O momento de descontracção antes da oração da hora de almoço.
Mesquita de Beyazit, Istambul

Tenho um problema na fotografia, vários até, mas tenho um em especial que me acompanha desde sempre, desde que me lembro de querer registar o mundo através de uma lente: fotografar estranhos, fotografar a pessoa da rua, o vendedor e o comprador, os realmente estranhos e desinteressados e não fotografar os esperam algo em troca ou têm interesses escondidos. Há algo de medonho em abordar alguém, entrar no seu espaço, por vezes desviando-as do seu caminho, forçando-as a uma pausa. Nunca ter gostei de ser fotografado, provavelmente umas das razões que me levou a passar para o outro lado da lente, a essa mesma razão que me leva a não sentir confortável a fotografar pessoas, e em especial estranhos: o respeito pelo espaço alheio, o medo de invadir o espaço de alguém. Durante muito tempo contornei o problema de encaixar a figura humana no meio urbano (porque não é possível retratar cidades sem pessoas) de várias formas: tornando as anónimas (com silhuetas e imagens arrastadas) ou focando-me mais nos resultados da sua presença do que nelas (procurando grafittis, por exemplo), mas tendo em conta que o foto-jornalismo, a fotografia de viagem ou a fotografia de rua continuam a estar nos meus registos preferidos este é um handicap do tamanho do mundo.

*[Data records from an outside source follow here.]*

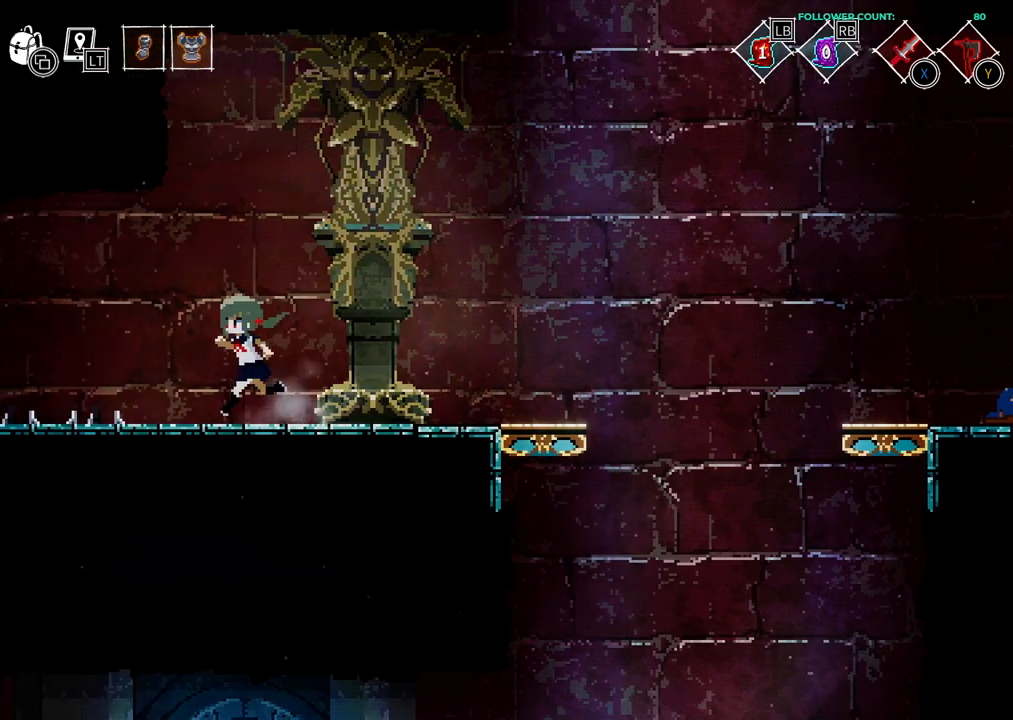
{"buttons": ["DPAD_LEFT"], "left_stick": "center", "right_stick": "center", "events": [[83, "DPAD_LEFT", "up"], [483, "DPAD_LEFT", "down"]]}
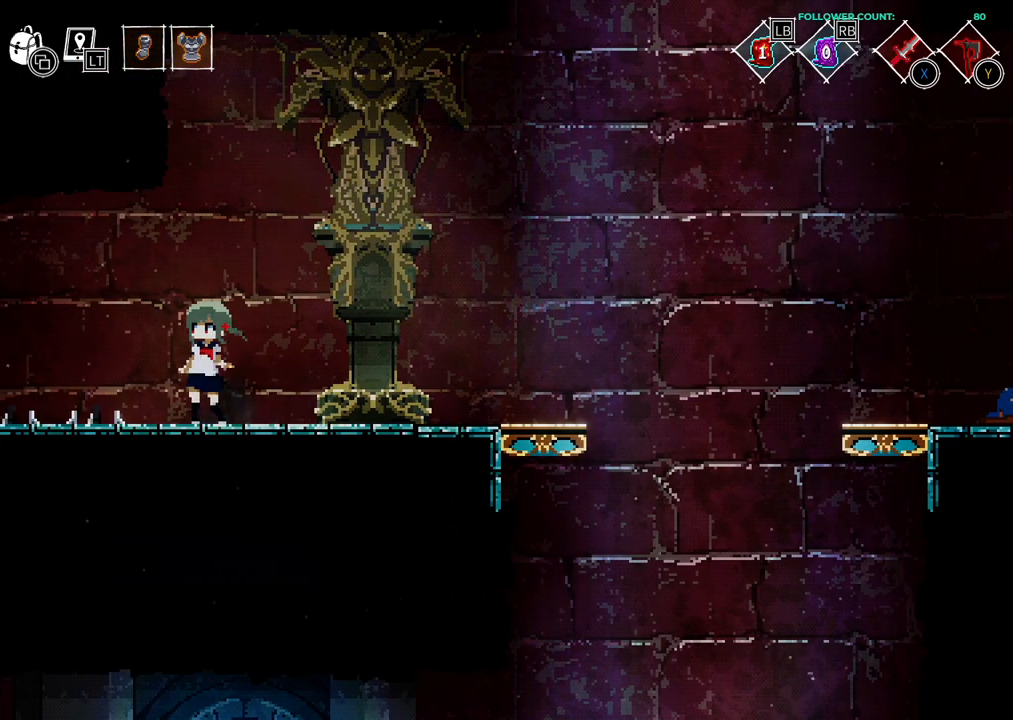
{"buttons": ["CIRCLE", "DPAD_LEFT"], "left_stick": "center", "right_stick": "center", "events": [[183, "CIRCLE", "down"]]}
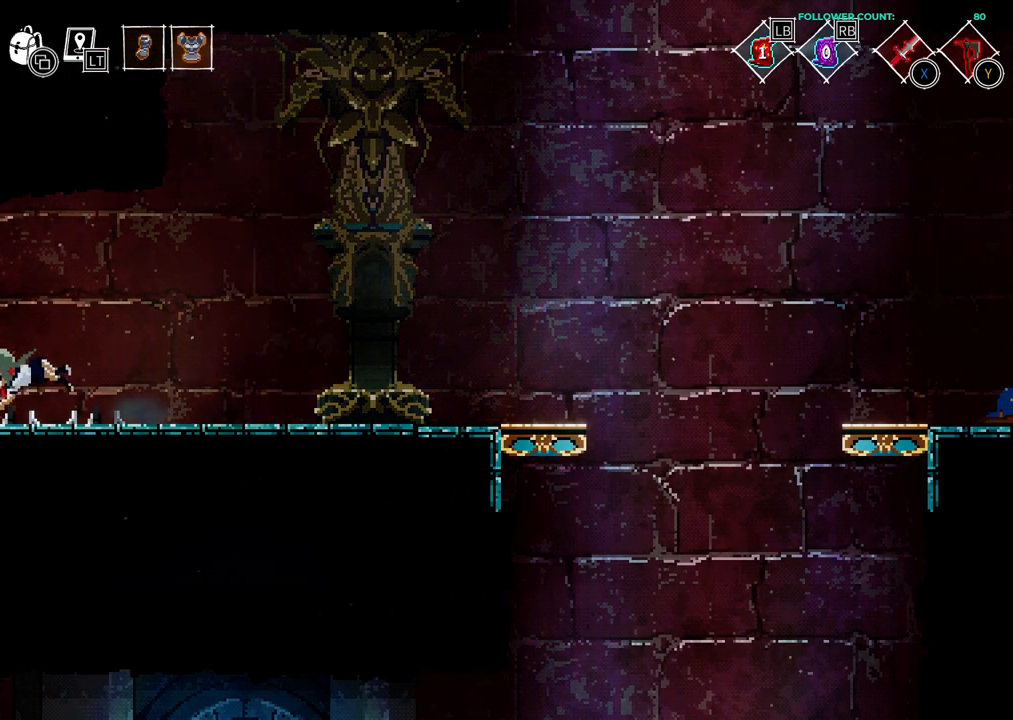
{"buttons": [], "left_stick": "center", "right_stick": "center", "events": [[33, "CIRCLE", "up"], [333, "DPAD_LEFT", "up"]]}
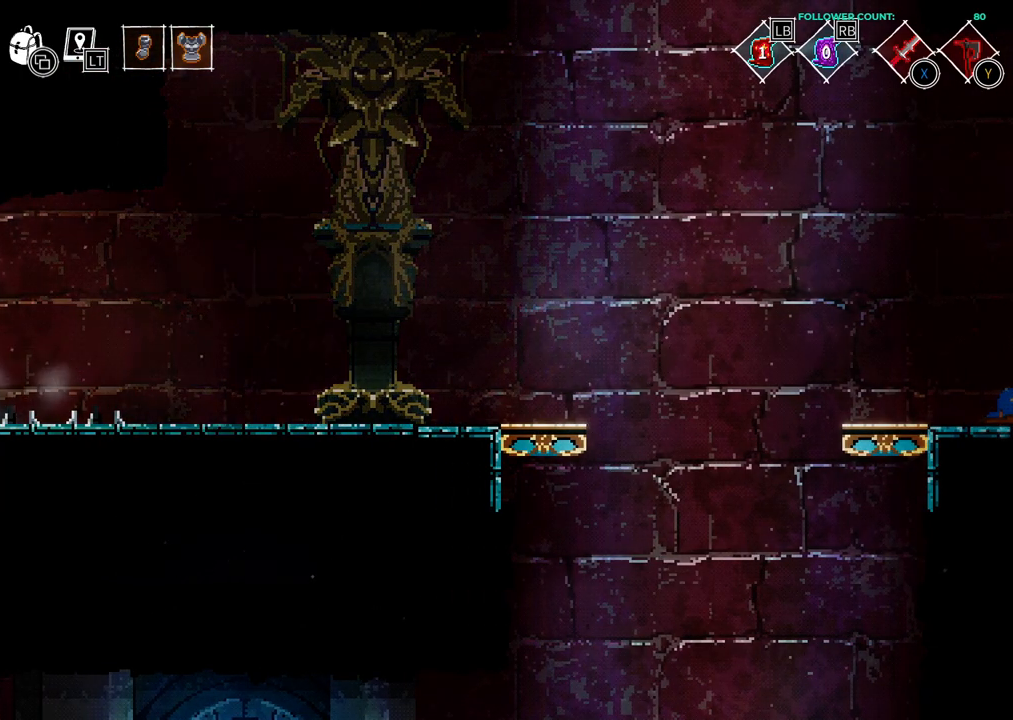
{"buttons": [], "left_stick": "center", "right_stick": "center", "events": [[183, "DPAD_UP", "down"], [333, "DPAD_UP", "up"]]}
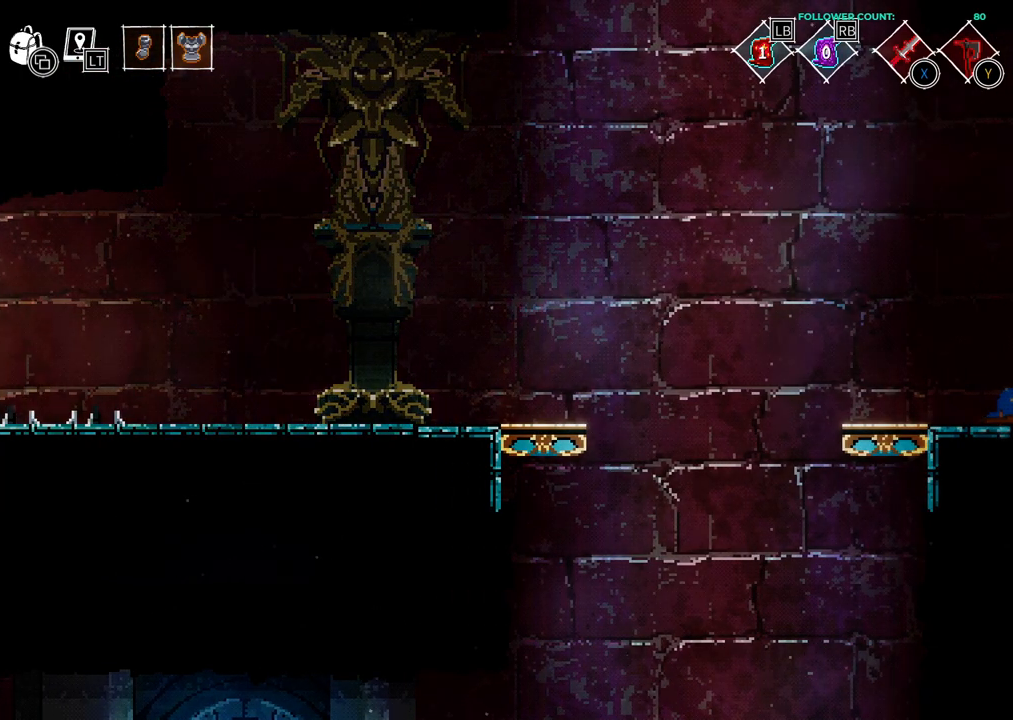
{"buttons": ["CROSS"], "left_stick": "center", "right_stick": "center", "events": [[233, "DPAD_LEFT", "down"], [433, "DPAD_LEFT", "up"], [483, "CROSS", "down"]]}
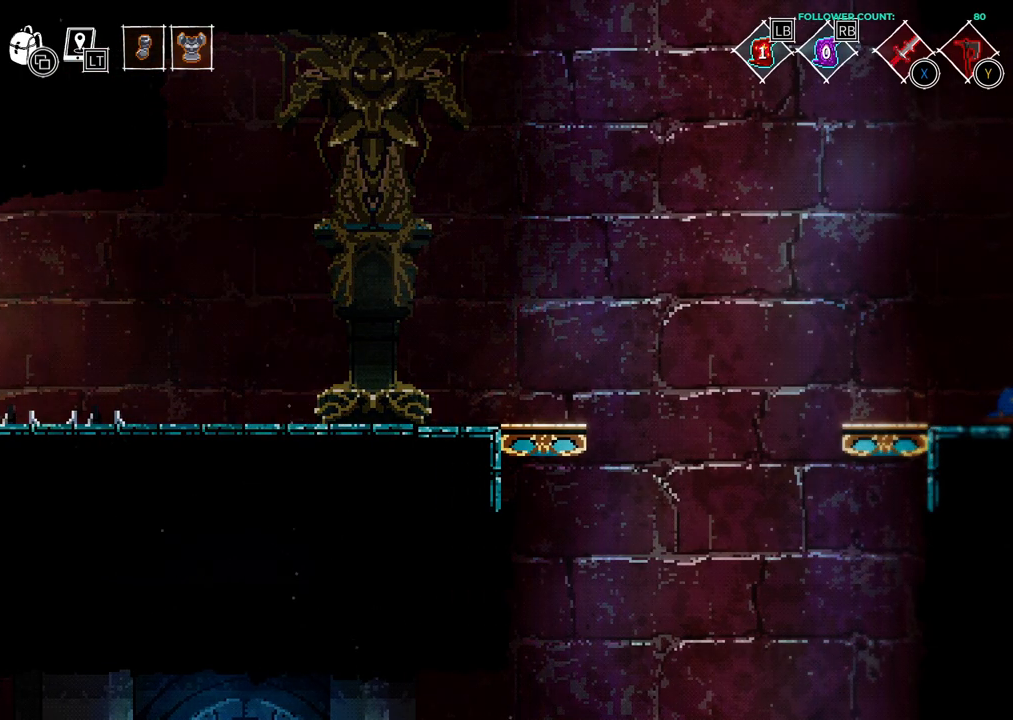
{"buttons": [], "left_stick": "center", "right_stick": "center", "events": [[183, "CROSS", "up"]]}
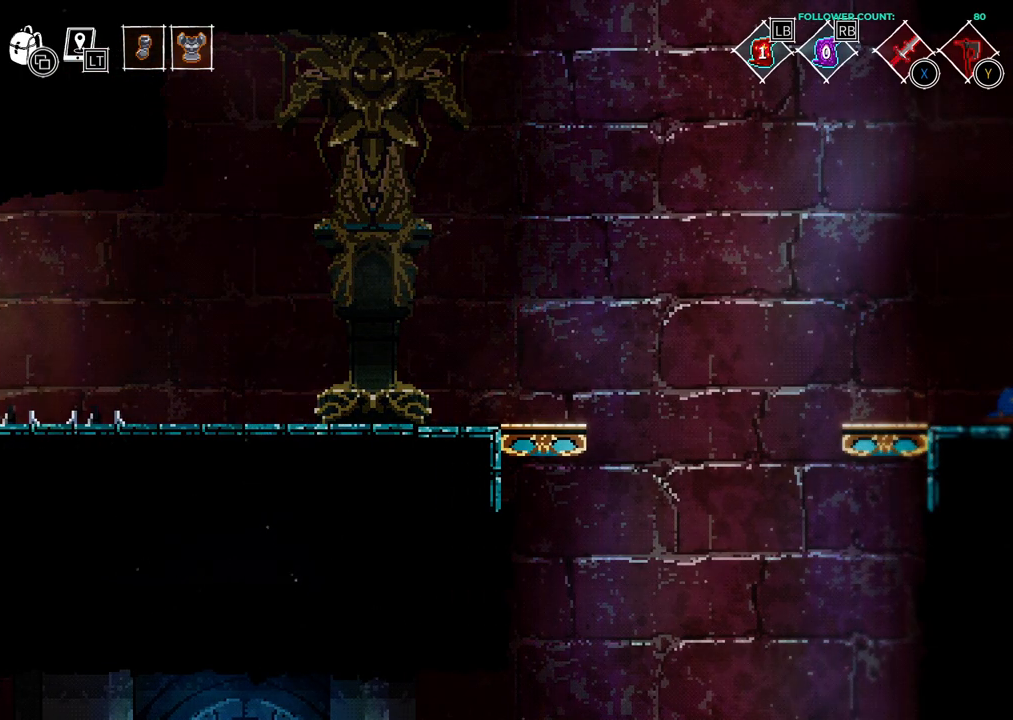
{"buttons": ["DPAD_RIGHT"], "left_stick": "center", "right_stick": "center", "events": [[33, "DPAD_RIGHT", "down"]]}
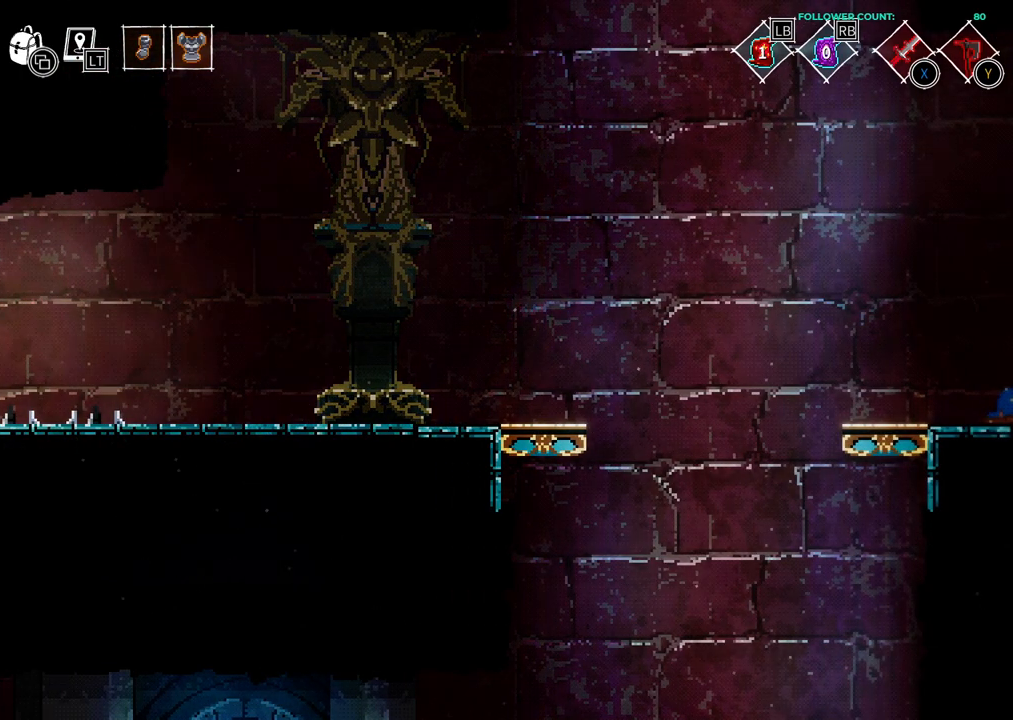
{"buttons": ["DPAD_RIGHT"], "left_stick": "center", "right_stick": "center", "events": []}
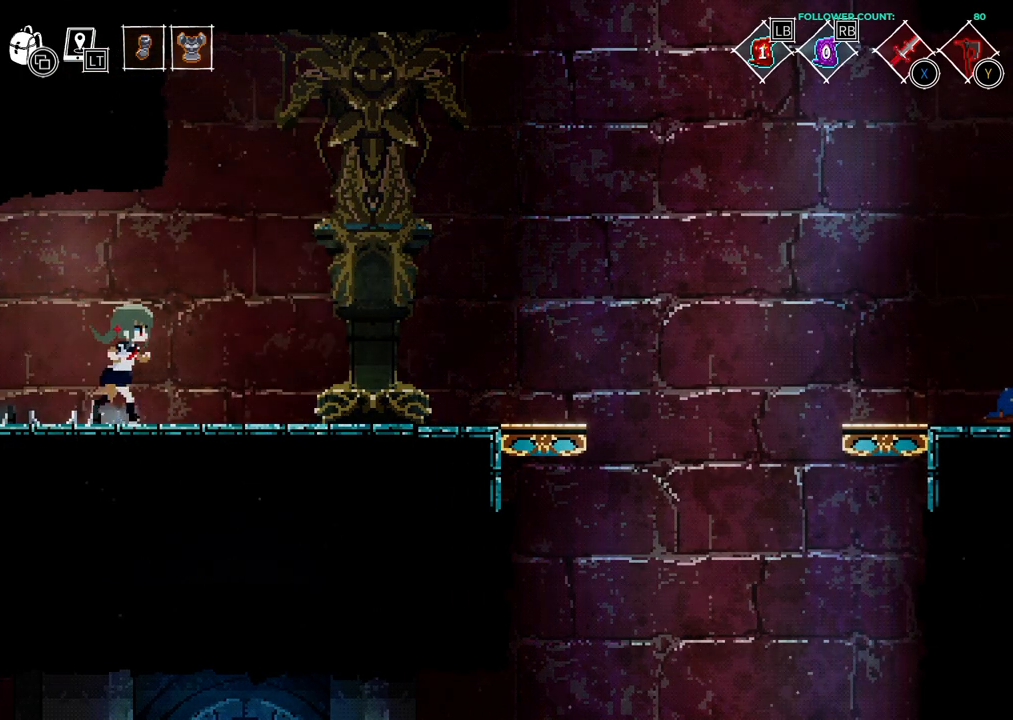
{"buttons": ["CROSS", "DPAD_RIGHT"], "left_stick": "center", "right_stick": "center", "events": [[233, "CROSS", "down"]]}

Nos meios fotográficos há duas linhas de pensamento para abordar este tema. Numa delas o fotógrafo é invisível o quanto possível, discreto mas distante, um observador estéril para não contaminar o ambiente que o rodeia  ou um cronista silencioso que regista os movimentos perante a indiferença de quem é retratado. Noutra deverá estar próximo, tão próximo quanto possível, é o fotógrafo que cria uma relação, mesmo que momentânea, com quem é fotografado, onde há uma empatia e uma ligação, o fotógrafo como agente provocador, invisível mas por se integrar com o ambiente e não por ser furtivo. Provavelmente é mais fácil a primeira opção, pegar num “grande canhão” e, tal como um caçador, ir esperar a presa, mas fui sendo levado a seguir o caminho inverso, que por acaso é também o caminho de todos os meus fotógrafos preferidos.

Na foto acima, uma das minha preferidas da última viagem a Istambul, tive de vencer a inércia e ir um pouco mais além, sair da zona de conforto. Era hora de almoço e estava nas imediações da mesquita de Beyazit, ia em direcção a Suleimanye  para depois terminar a tarde em Galata com o Sol a pôr-se sobre o Corno de Ouro. Os espaços abertos nesta cidade não abundam e os que vão aparecendo, como o jardim e o pátio da mesquita de Beyazit, são ponto de paragem obrigatório, em especial em dias onde o Sol decide queimar mais forte. Era então meio-dia, pouco antes da oração, e mesmo não sendo eu um istanbulense em busca de cumprir deveres espiritual fiquei numa pausa mais demorada, há que parar para ver e absorver melhor as coisas, um hábito fotográfico bem útil em viagem. A religião é algo tremendamente social, com todas as cerimónias e rituais colectivos, deixando espaço para socializar (na verdade são das primeiras redes sociais);  aos poucos mais e mais fiéis juntam em grupos antes da oração, não entendo turco mas imagino que se falasse de futebol ou qualquer outra trivialidade. Este movimento humano que ali se concentra é um tema fabuloso e uma oportunidade fotográfica única, a que se junta o pormenor fotográfico de a luz difusa na sombra das arcadas ser bem mais “simpática” que o Sol vertical do meio-dia, mas esta era uma oportunidade efémera, duraria apenas alguns minutos, o tempo até ao início da oração. Não podia perdê-lo, não podia limitar-me a ficar com fotos de um espaço que por acaso com pessoas, era preciso tomar a iniciava.

Como em quase tudo foi bem mais fácil que os filmes que se fazem na cabeça, bastaram os habituais sorrisos, a atenção de partilhar o momento com os modelos improvisados, mais alguns sorrisos, a simpatia faz maravilhas, lá fui à minha vida para Suleimanye e sempre acabei por jantar na ponte de Galata mas com mas algo na bagagem.